17.4. Tree-based Indexing¶
17.4.1. Tree-based Indexing¶
Linear indexing is efficient when the database is static, that is, when records are inserted and deleted rarely or never. ISAM is adequate for a limited number of updates, but not for frequent changes. Because it has essentially two levels of indexing, ISAM will also break down for a truly large database where the number of cylinders is too great for the top-level index to fit in main memory.
In their most general form, database applications have the following characteristics:
- Large sets of records that are frequently updated.
- Search is by one or a combination of several keys.
- Key range queries or min/max queries are used.
For such databases, a better organization must be found. One approach would be to use the binary search tree (BST) to store primary and secondary key indices. BSTs can store duplicate key values, they provide efficient insertion and deletion as well as efficient search, and they can perform efficient range queries. When there is enough main memory, the BST is a viable option for implementing both primary and secondary key indices.
Unfortunately, the BST can become unbalanced. Even under relatively good conditions, the depth of leaf nodes can easily vary by a factor of two. This might not be a significant concern when the tree is stored in main memory because the time required is still \(\Theta(\log n)\) for search and update. When the tree is stored on disk, however, the depth of nodes in the tree becomes crucial. Every time a BST node \(B\) is visited, it is necessary to visit all nodes along the path from the root to \(B\). Each node on this path must be retrieved from disk. Each disk access returns a block of information. If a node is on the same block as its parent, then the cost to find that node is trivial once its parent is in main memory. Thus, it is desirable to keep subtrees together on the same block. Unfortunately, many times a node is not on the same block as its parent. Thus, each access to a BST node could potentially require that another block to be read from disk. Using a buffer pool to store multiple blocks in memory can mitigate disk access problems if BST accesses display good locality of reference. But a buffer pool cannot eliminate disk I/O entirely. The problem becomes greater if the BST is unbalanced, because nodes deep in the tree have the potential of causing many disk blocks to be read. Thus, there are two significant issues that must be addressed to have efficient search from a disk-based BST. The first is how to keep the tree balanced. The second is how to arrange the nodes on blocks so as to keep the number of blocks encountered on any path from the root to the leaves at a minimum.

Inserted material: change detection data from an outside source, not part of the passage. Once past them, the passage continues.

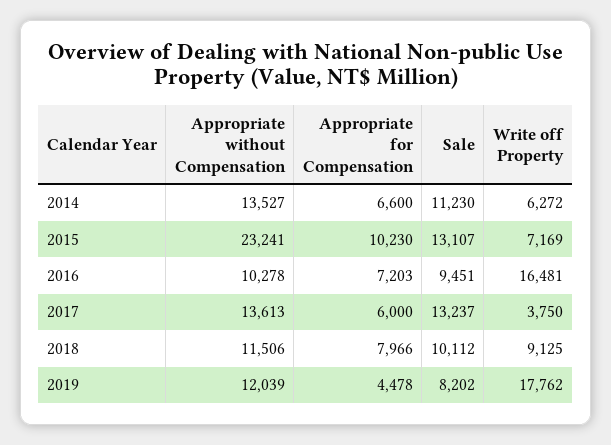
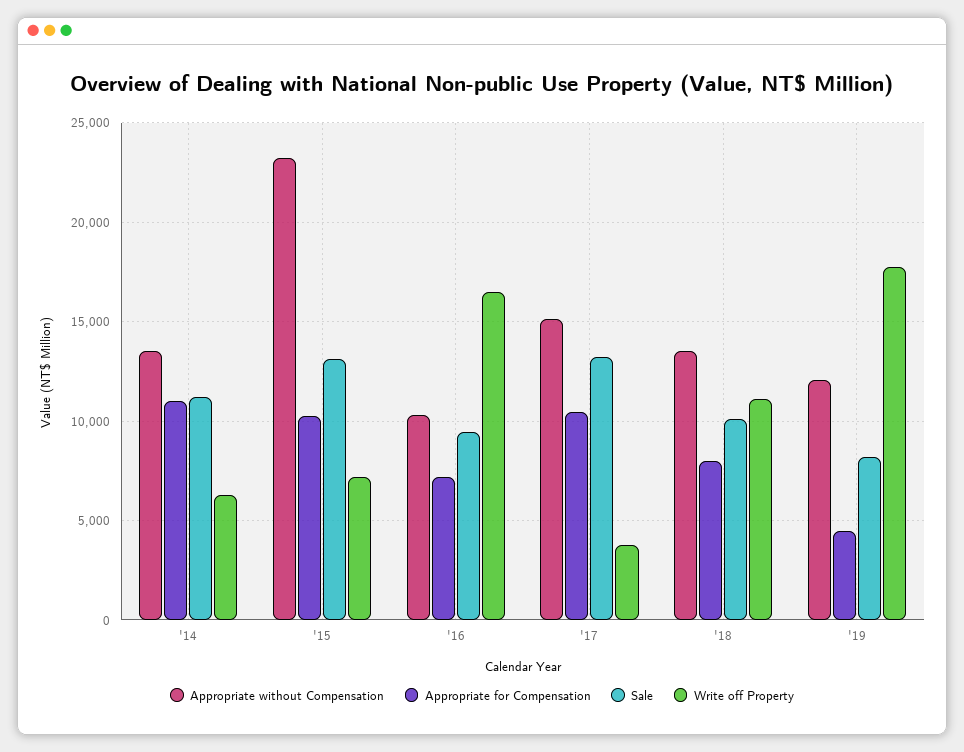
  {
    "Appropriate without Compensation": {
      "2014": 13527,
      "2015": 23241,
      "2016": 10278,
-     "2017": 13613,
+     "2017": 15000,
-     "2018": 11506,
+     "2018": 13500,
      "2019": 12039
    },
    "Appropriate for Compensation": {
-     "2014": 6600,
+     "2014": 11000,
      "2015": 10230,
      "2016": 7203,
-     "2017": 6000,
+     "2017": 10500,
      "2018": 7966,
      "2019": 4478
    },
    "Sale": {
      "2014": 11230,
      "2015": 13107,
      "2016": 9451,
      "2017": 13237,
      "2018": 10112,
      "2019": 8202
    },
    "Write off Property": {
      "2014": 6272,
      "2015": 7169,
      "2016": 16481,
      "2017": 3750,
-     "2018": 9125,
+     "2018": 11000,
      "2019": 17762
    }
  }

We could select a scheme for balancing the BST and allocating BST nodes to blocks in a way that minimizes disk I/O, as illustrated by the first slideshow. However, maintaining such a scheme in the face of insertions and deletions is difficult. In particular, the tree should remain balanced when an update takes place, but doing so might require much reorganization. Each update should affect only a few blocks, or its cost will be too high.
As you can see from this slideshow, adopting a rule such as requiring the BST to be complete can cause a great deal of rearranging of data within the tree.
We can solve these problems by selecting another tree structure that automatically remains balanced after updates, and which is amenable to storing in blocks. There are a number of balanced tree data structures, and there are also techniques for keeping BSTs balanced. Examples are the AVL and splay trees. As an alternative, the 2-3 Tree has the property that its leaves are always at the same level. The main reason for discussing the 2-3 Tree here in preference to the other balanced search trees is that it naturally leads to the B-tree, which is by far the most widely used indexing method today.